The fellow who tells all of his buddies that he hunts turkeys is the casual participant. They awake on opening morning, and unless it is a weekend with nothing else to do, they consider going turkey hunting. After arriving at their location, they slam the car door hoping to draw a gobble, set up make a few calls and hope that a suicidal tom appears. If nothing happens in the first two hours, they head home to mow the lawn. Conversely, the outdoorsman that fancies himself a turkey hunters has not slept for eleven months in anticipation of opening morning. They have dreamt of long bearded birds wading through oak ridges. Gobbles echoing from the distance, heart racing as the majestic bird moves closer. The turkey hunter is different than other hunters. His pursuit is almost personal. It is one that for many began months ago if not the previous spring.

Turkey hunters are peculiar in many ways. Methods, techniques and even motives are tightly held secrets. Some turkey hunters have even been called rude when in fact they are secretive. Seldom sharing the keys to success outside of the commonly known tactics that only work on jakes or two year old birds.
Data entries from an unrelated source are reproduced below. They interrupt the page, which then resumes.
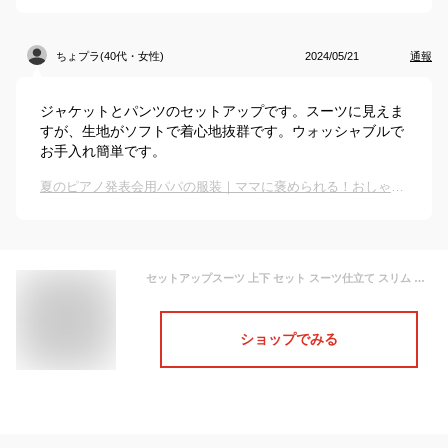
ちょプラ(40代・女性)
2024/05/21
通報
ジャケットとパンツのセットアップです。スーツに見えま
すが、生地がソフトで着心地抜群です。ウォッシャブルで
お手入れ簡単です。
夏のピアノ発表会用パパの服装｜ママに褒められる！おしゃれなセットアップなどのおすすめは？
セットアップスーツ 上下 セット スーツ仕立て スリム スーツ ノータック ストレッチ テーラード ジャケット 上下洗える ウォッシャブル テーパードパンツ カジュアル ビジネス 春夏秋冬 おしゃれ リモートワーク
ショップでみる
Personally, I began my career as someone who hunted turkeys. It began many decades ago in the heart of South Carolina’s piedmont. Needing something to do during the month of April, I began telling those who would listen that I was hunting turkeys when the truth was that I had never even seen a wild turkey. Opening day of my fourth season a transformation occurred. As I sat against a giant pine tree somewhere in Edgefield County, I witnessed a fully mature three year old gobbler strutting within ten yards of my position. I say there transfixed and forever changed. I knew that I had nothing else to do but to sit and watch as he paraded in front of my awaiting Remington 12 gauge shotgun. As he emerged from his promenade I killed my first South Carolina turkey – I was seventeen and forever changed.

Over the next thirty three years few days of April have passed without me in the woods listening, chasing, challenging and learning from these wary game birds. Since that encounter, I have been fortunate enough to experience hundreds of birds during the hunt. And of these many encounters, I can attest to one thing that I assure you is that no two turkeys are the same.
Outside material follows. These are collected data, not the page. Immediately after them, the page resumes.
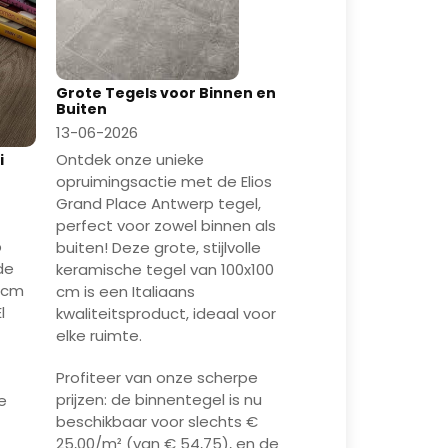
Grote Tegels voor Binnen en
Buiten
13-06-2026
Ontdek onze unieke
i
opruimingsactie met de Elios
Grand Place Antwerp tegel,
perfect voor zowel binnen als
p
buiten! Deze grote, stijlvolle
de
keramische tegel van 100x100
0 cm
cm is een Italiaans
l
kwaliteitsproduct, ideaal voor
elke ruimte.
Profiteer van onze scherpe
prijzen: de binnentegel is nu
e
beschikbaar voor slechts €
25,00/m² (van € 54,75), en de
Sure similar tactics may work from time to time. Soft calling will kill some birds, but so too will loud aggressive calling. Turkeys love raspy hen sounds and soft sweet pure sounds. I have killed turkeys using one piece box calls, two piece box calls, and laminated box calls, slate, glass, aluminum, aluminum cans, soup cans, scratch box, trumpet calls, wingbone, tube calls, diaphragm of every cut you can imagine. I have even killed turkeys using grass to call them and even my natural voice. If it can be done, I have tried it. I have killed them with bow and arrow and shotguns of most every gauge. I have done it every way I can imagine, with the exception of muzzle loader or cross bow – because I do not own them.

Becoming a turkey hunter was something that just happened, It was not something I sought to become, it occurred over many efforts of trying to kill wily old toms. It was something that got into my soul, into my persona that I could not leave them alone. Now as another April is waning, it is apparent that this disease is nothing that will ever be cured. It can be temporarily satisfied, but it cannot be cured. It is a desire to be face to face with what is arguably the wisest of all game animals. So as April emerges, once again, I will cash in most of my vacation, every weekend and most evenings. My family may even come looking for me when I don’t return in a reasonable amount of time. The sight and sound of a mature turkey has transformed many a hunter. As I say to anyone who is going for the first time; “be prepared for your life to change.” Because when it is all said and done, when you have the chance to see and kill a mature wild turkey, you are forever changed.